((

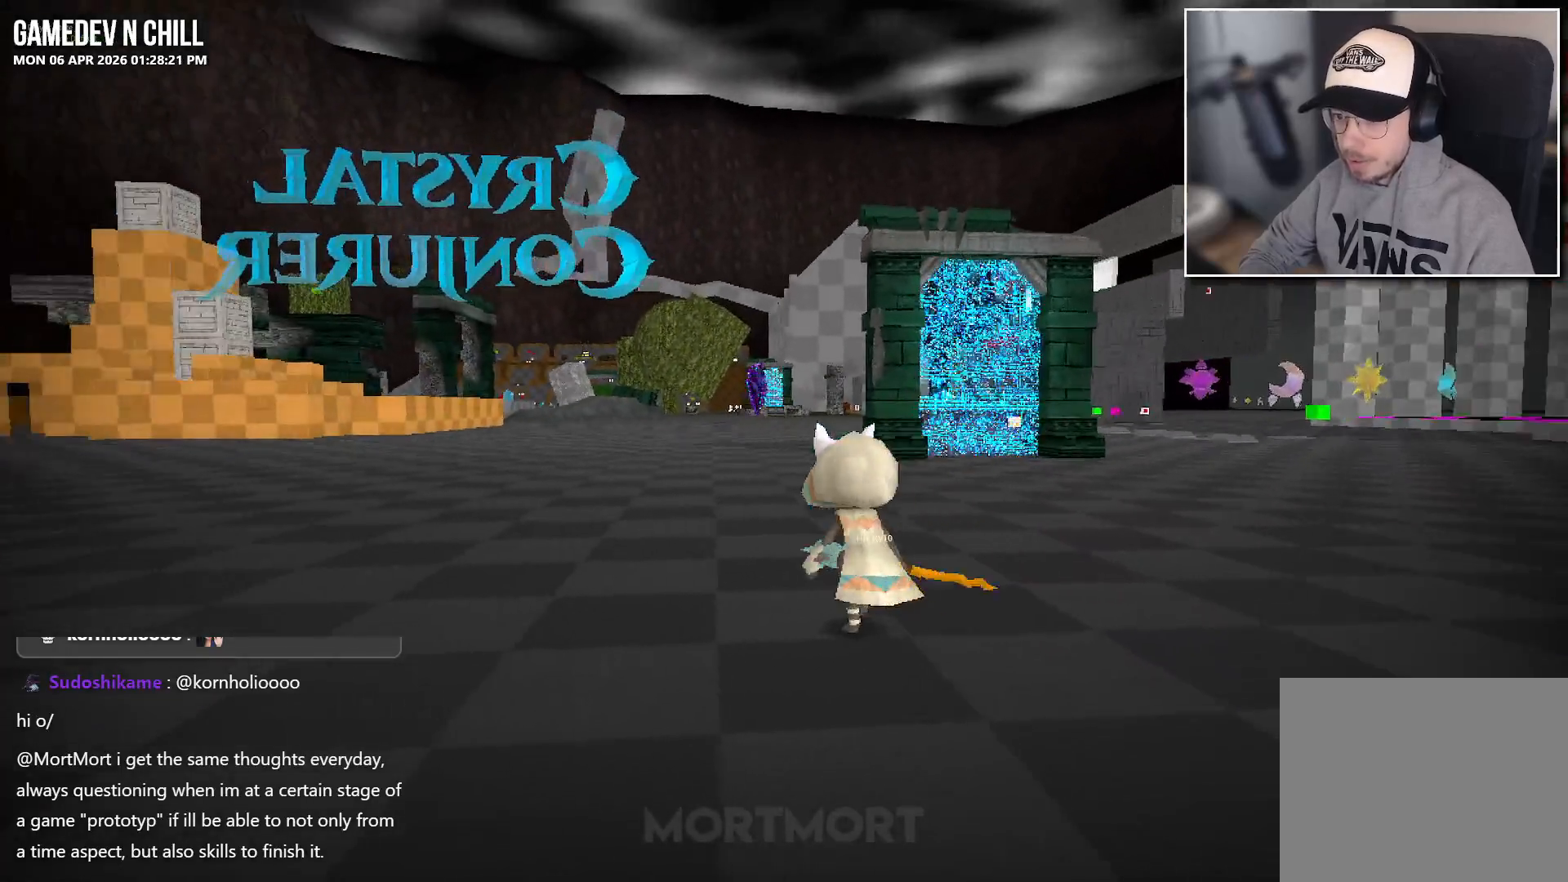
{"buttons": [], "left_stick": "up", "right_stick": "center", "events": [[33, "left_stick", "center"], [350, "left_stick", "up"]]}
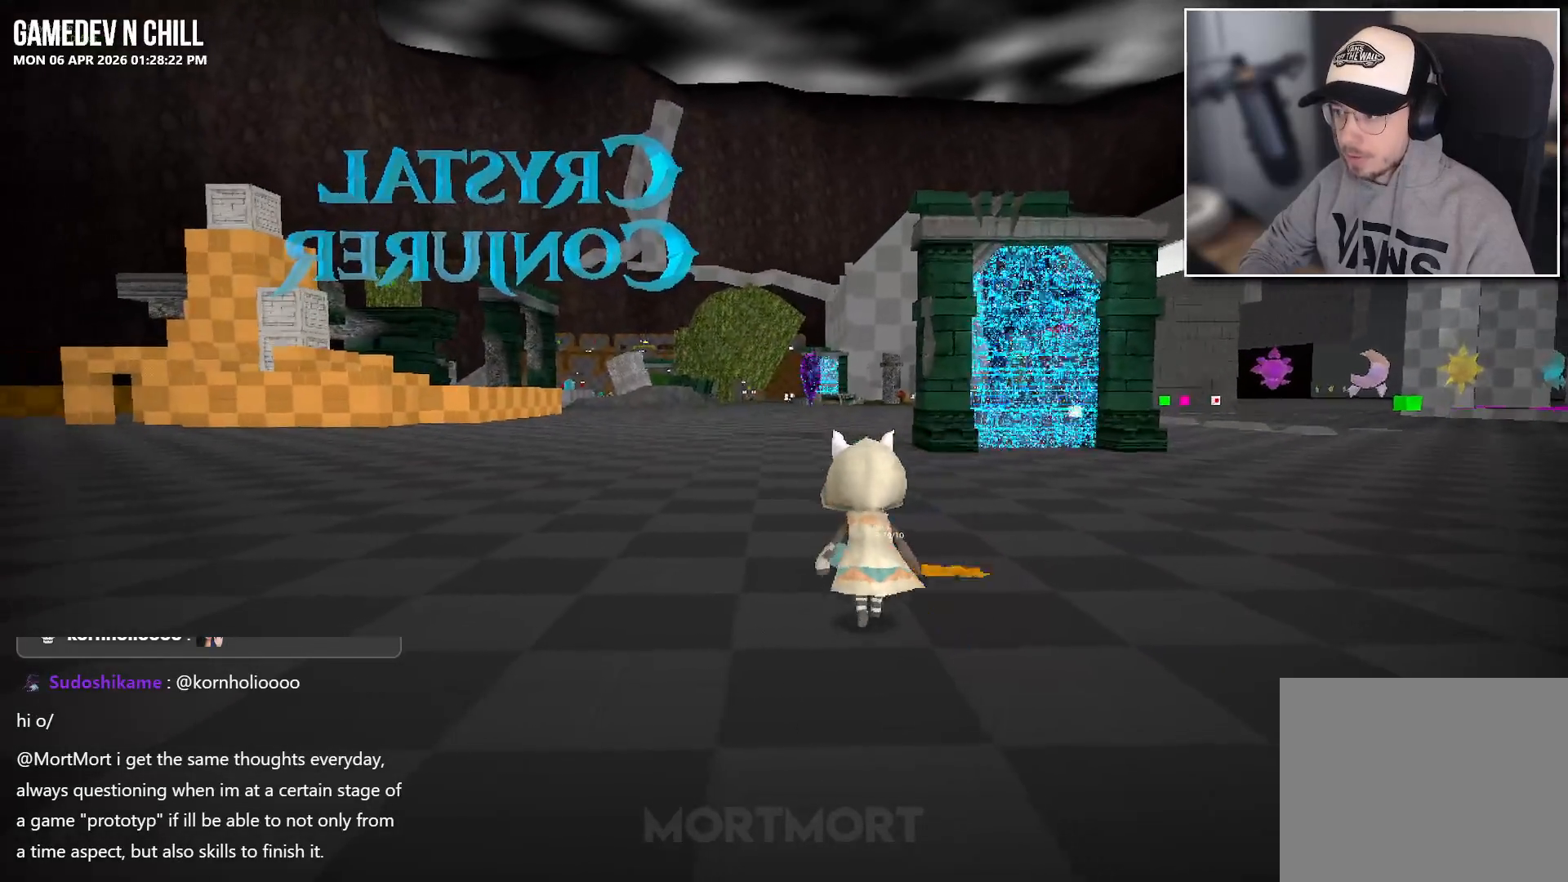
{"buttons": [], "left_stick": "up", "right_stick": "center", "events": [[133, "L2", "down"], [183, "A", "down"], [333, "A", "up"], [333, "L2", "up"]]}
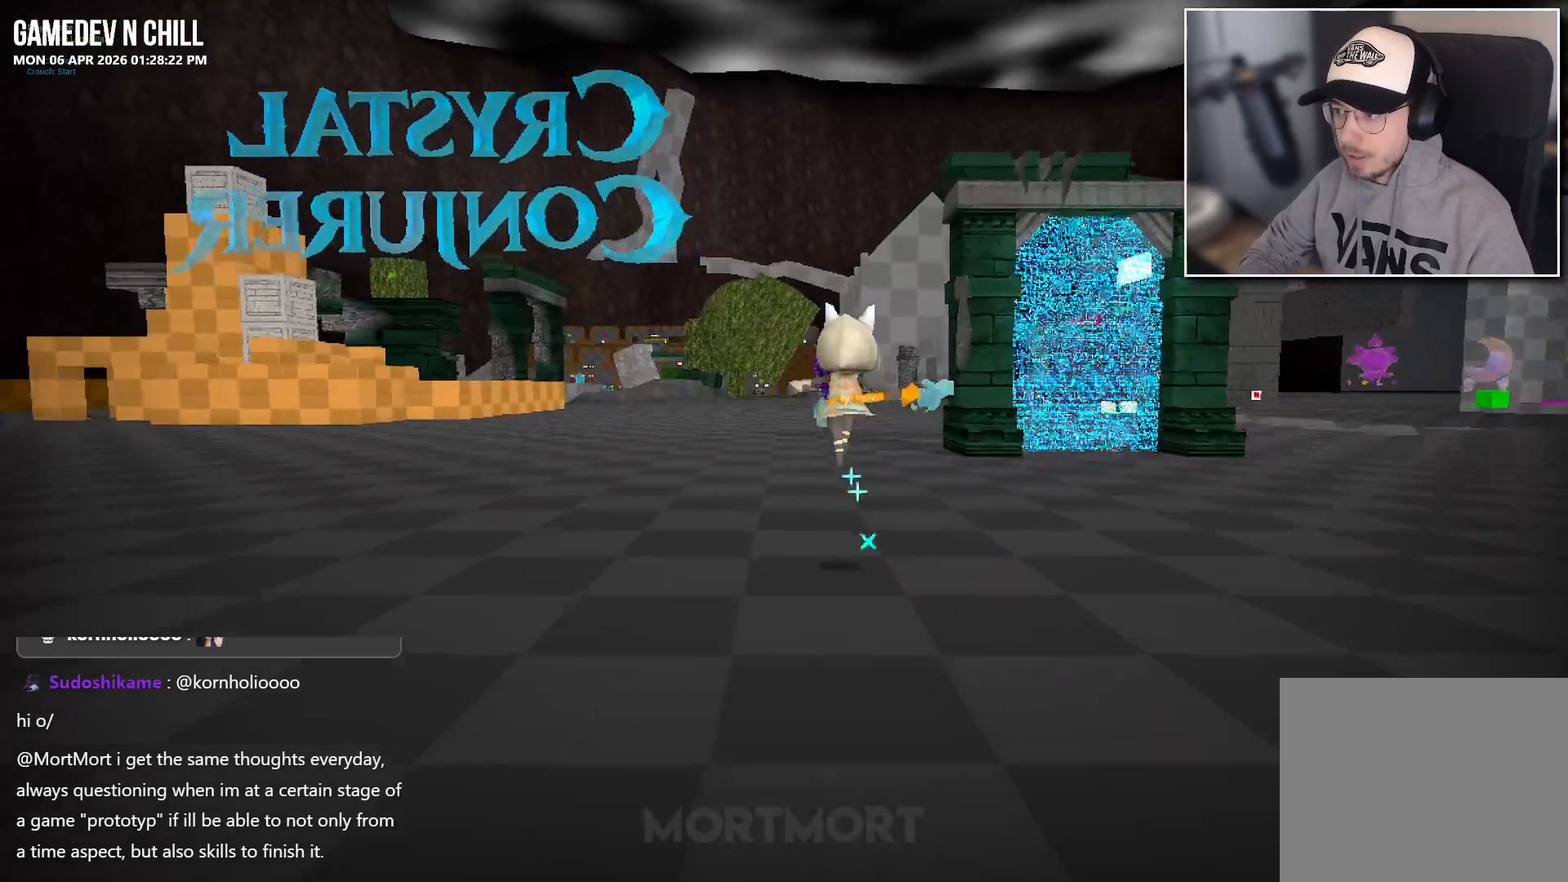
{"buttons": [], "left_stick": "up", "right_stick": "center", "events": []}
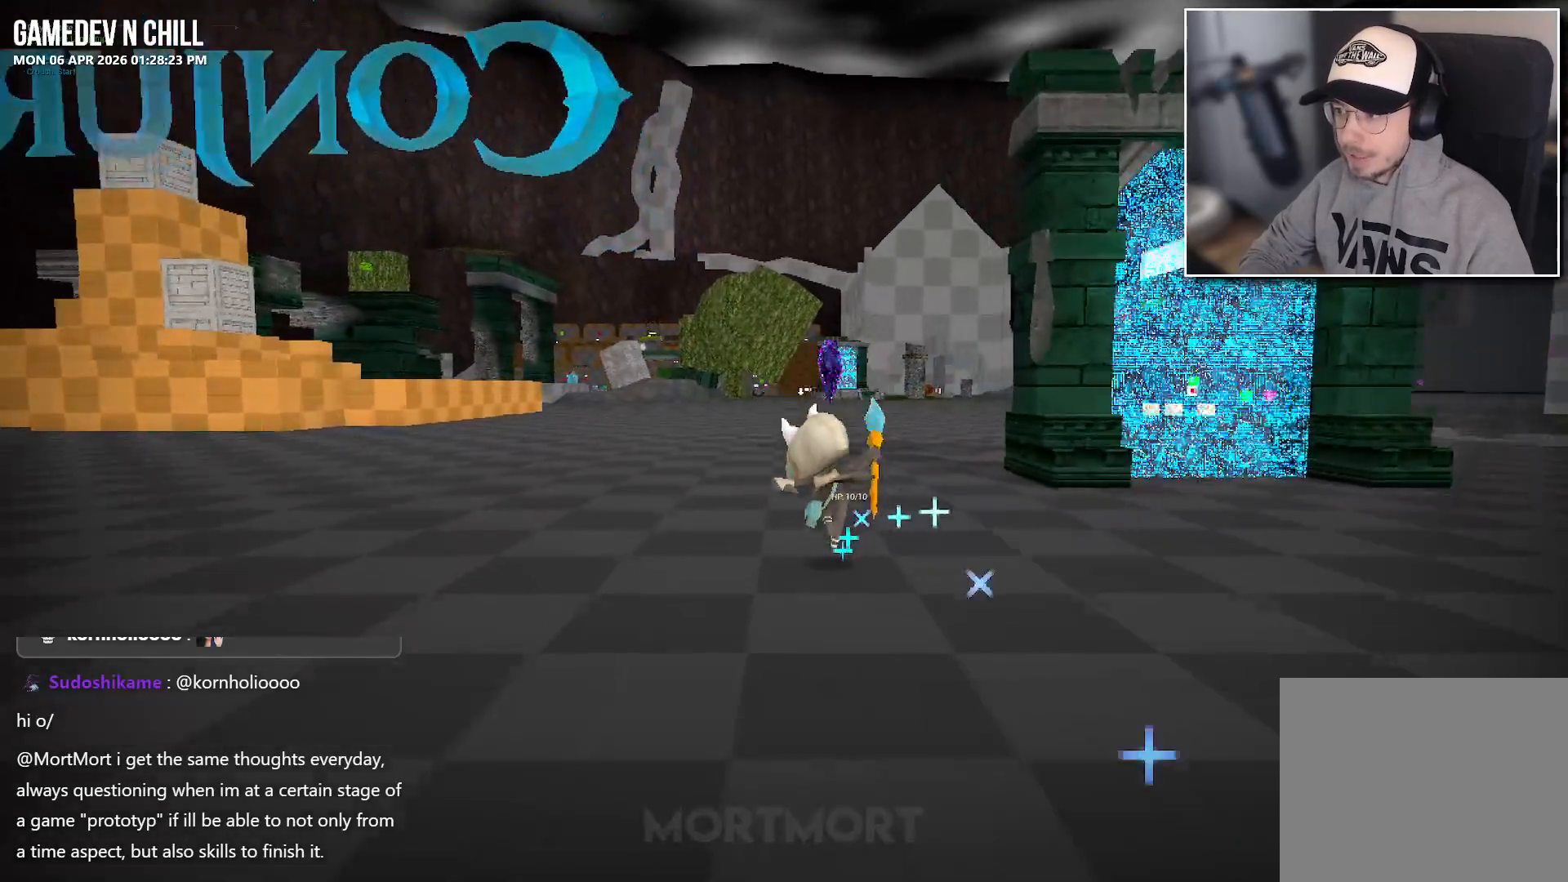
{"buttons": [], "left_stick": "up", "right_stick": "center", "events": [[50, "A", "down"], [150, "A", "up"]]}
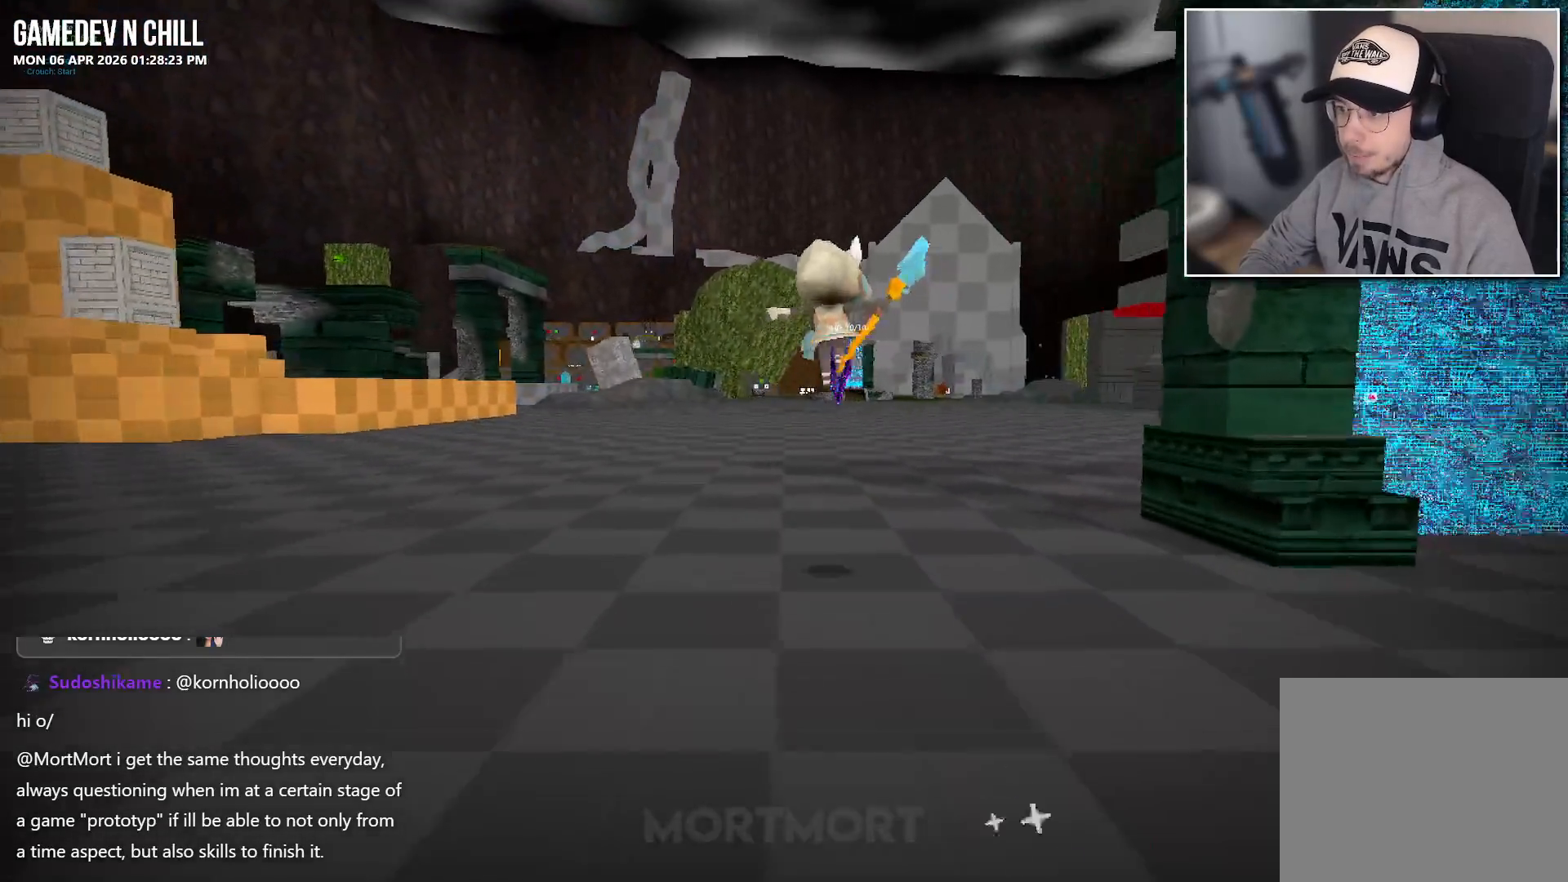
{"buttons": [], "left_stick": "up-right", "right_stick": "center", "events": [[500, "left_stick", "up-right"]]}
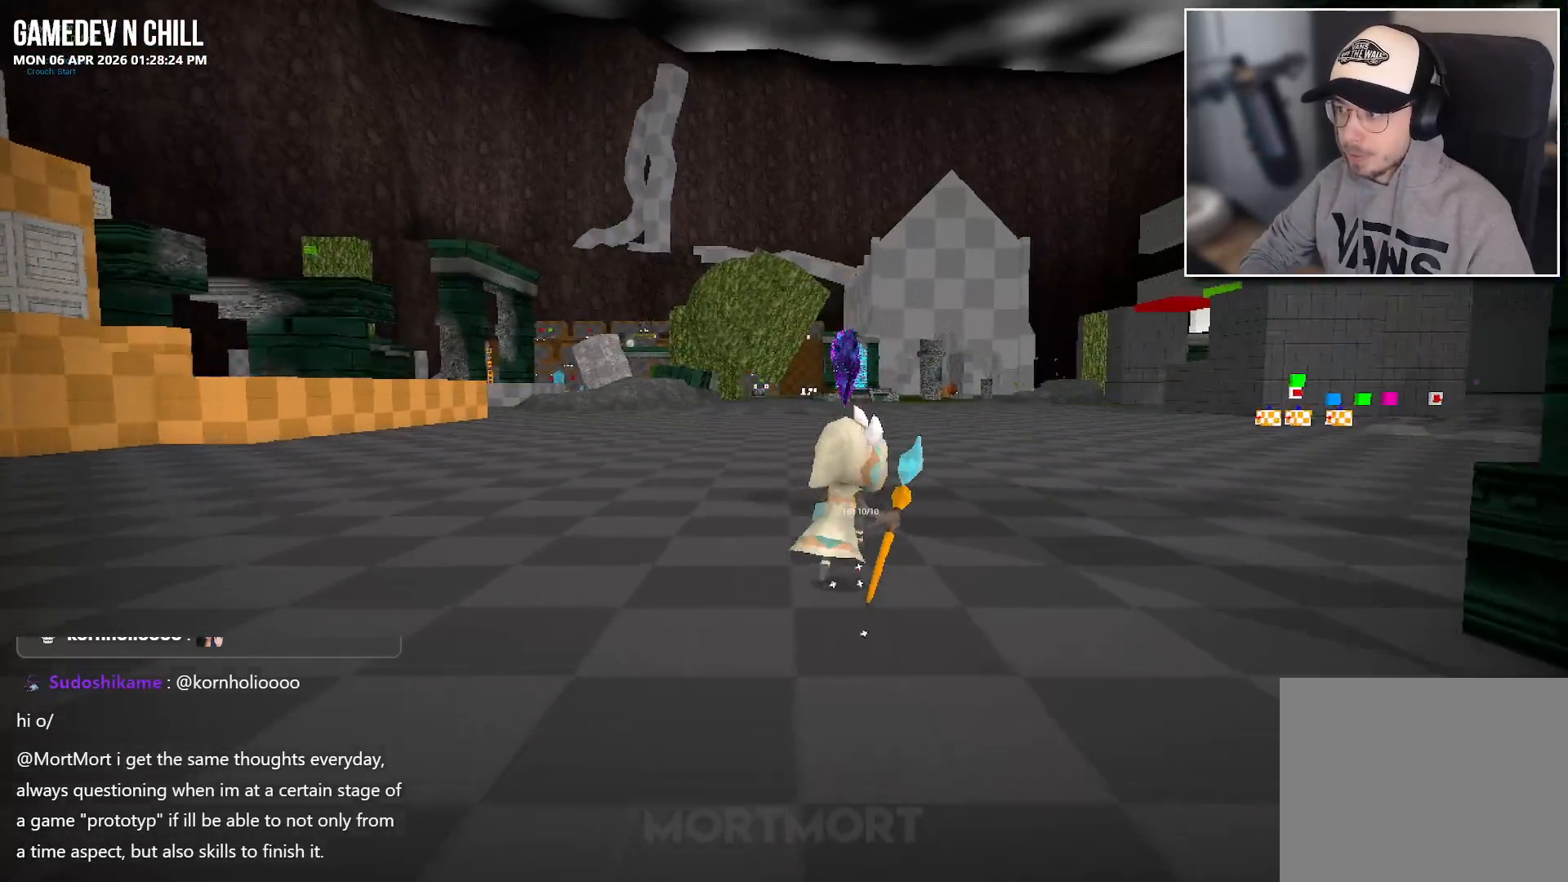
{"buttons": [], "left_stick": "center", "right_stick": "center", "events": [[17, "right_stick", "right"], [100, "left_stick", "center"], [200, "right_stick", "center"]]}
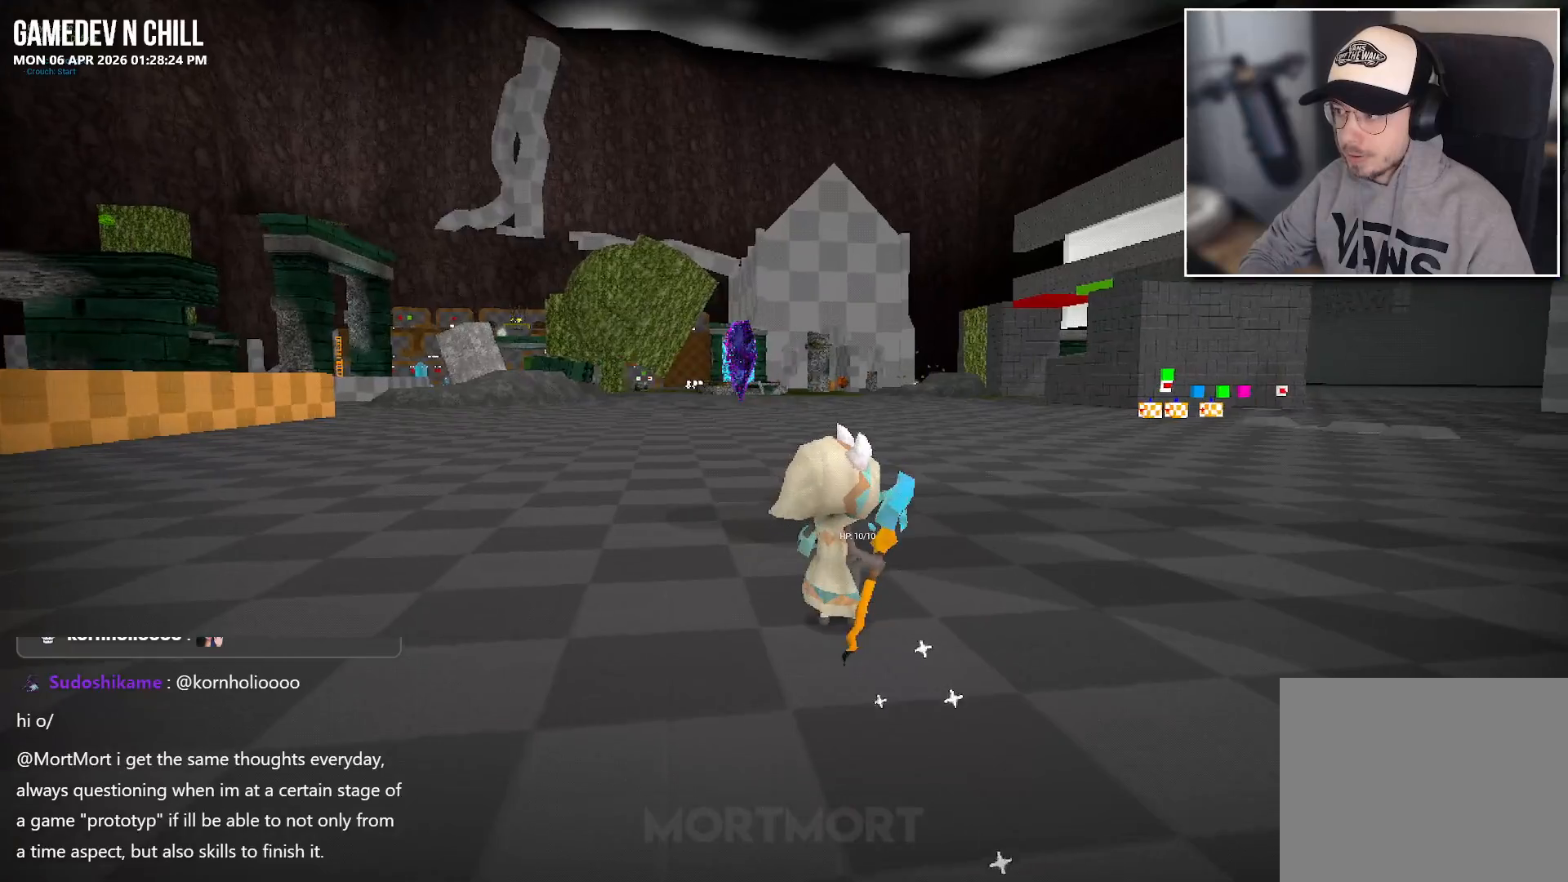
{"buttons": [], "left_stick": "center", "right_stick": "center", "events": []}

))

* BRIEF
Go through the entries and copy each line holding the string "down".

* EXERCISE OUTPUT
{"buttons": [], "left_stick": "up", "right_stick": "center", "events": [[133, "L2", "down"], [183, "A", "down"], [333, "A", "up"], [333, "L2", "up"]]}
{"buttons": [], "left_stick": "up", "right_stick": "center", "events": [[50, "A", "down"], [150, "A", "up"]]}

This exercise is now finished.